Das Emotionen-Abhärtungstraining oder „Wie ich mein Haustier verlor“

Erstmal alles gute nachträglich zum… öhm… 2-jährigen! *tröt* Doch damit gleich genug der Freude, das soll ein sehr ernsthafter Post werden.
Jeder kennt sie und fast jeder liebt sie – Haustiere. Klein und flauschig oder groß und verspielt, alles hab ich schon durch und alles lief auf eins hinaus: den Tod des Tieres. Und genau darüber möchte ich jetzt und hier schreiben. Die ersten paar Tage hatte ich keine Nerven dazu, doch irgendwas muss ich mir das von der Seele schreiben.

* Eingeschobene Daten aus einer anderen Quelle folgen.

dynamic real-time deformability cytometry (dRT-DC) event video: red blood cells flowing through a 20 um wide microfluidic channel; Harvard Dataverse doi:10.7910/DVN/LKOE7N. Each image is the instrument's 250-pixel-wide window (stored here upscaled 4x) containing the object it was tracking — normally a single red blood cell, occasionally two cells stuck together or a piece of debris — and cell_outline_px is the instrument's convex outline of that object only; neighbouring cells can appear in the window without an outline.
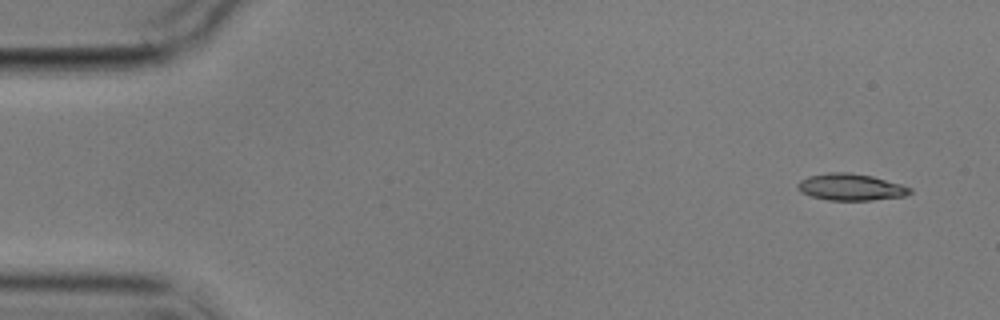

Meine Mutter kam in mein Zimmer und hatte „eine schlechte Nachricht“ für mich. Ich wusste sofort, was Sache war, noch bevor sie fertig mit reden war, dennoch hab ich sie ausreden lassen – es hätte ja doch um etwas anderes gehen können. Dann sagte sie nur noch „dein alter Mann“ und es war alles klar. Ich bin aufgesprungen, an meiner Mutter vorbei, so schnell wie möglich zu meinem Hasen – keine Ahnung, warum ich schnell lief, es war ja eh zu spät, doch das war irgendwie ein Reflex. Als ich unten war, sah ich ihn dort liegen – tot, schon erstarrt, komplett kalt, er muss also irgendwann morgens bis mittags gestorben sein. Ich nahm ihn auf meinen Arm, so ruhig konnte ich ihn schon lange nicht mehr aus dem Stall nehmen. Er lag also da, so ruhig wie nie zuvor, ich streichelte ihn und heulte wie sonst was (selbst beim Niederschreiben ergreifen mich die Tränen). Sein Mund war geschlossen, seine Augen auch fast komplett, er muss ruhig eingeschlafen sein, also Glück im Unglück, wenn man es so sehen mag, dennoch kein bisschen leichter zu verkraften. Ich legte ihn irgendwann wieder zurück, hatte die Zeit komplett aus den Augen verloren, ging wieder hoch und äußerte meinen letzten Wunsch: ein Grab im Garten. Von keinem meiner Haustiere konnte ich bisher Abschied nehmen, indem ich es in ein Grab legen konnte, für mich wäre das also etwas ganz besonderes gewesen. Meine Mutter war jedoch nicht so angetan von der Idee, wir würden uns damit Ungeziefer in den Garten holen, sagte sie – und ihr wisst nicht, wie komplett egal mir das gewesen ist.
Vorgestern also war dann der Tag der Beerdigung angerückt, nichts besonderes, einfach nur ein Loch im Garten, doch dieses Loch bedeutet mir momentan alles, denn mein so ziemlich letzter solider Pfeiler meines Lebens liegt dort aktuell drin.
Wisst ihr, wie es ist, einen tragenden Pfeiler seines Lebens zu verlieren? Vor ein paar Jahren habe ich meine Hündin verloren, vor 2 Jahren meinen anderen Hasen, der Hase an Schnupfen gestorben, die Hündin eingeschläfert, weil sie von ihnen aufgefressen wurde – Schnuffi zählte nicht hier dazu, er starb am Alter, schlief ruhig ein und starb glücklich, das ist zumindest das, was ich mir aktuell einrede und was mir aktuell dabei hilft, ruhig weiter zu leben, auch wenn es nicht so gewesen sein mag.
Ich durfte ihn nicht ins Grab legen, durfte aber die Erde auf ihn legen, und damit meine ich wirklich legen, so liebevoll, wie ich es sonst noch nie mit irgend etwas getan hatte. Das war mir genug, ich konnte Abschied von ihm nehmen und er nahm sehr würdevoll von mir Abschied. Und wisst ihr, was ich meinen Vater als erstes gefragt habe, nachdem das Grab verschlossen war? „Wie erging es den anderen Tieren?“ – „Was?“ – „Wo sind die gelandet?“ – mein Vater wurf mir einen „Tut mir leid“-Blick zu und zeigte auf die Restmülltonne – das war der Moment, an dem ich sowohl mit traurigen Tränen als auch mit Freudentränen zu kämpfen hatte. Wieso Freude? Weil es Schnuffi nicht so erging.

Und damit wünsche ich meinem Hasen ein letztes mal gute Nacht, möge er süß träumen und immer an mich denken.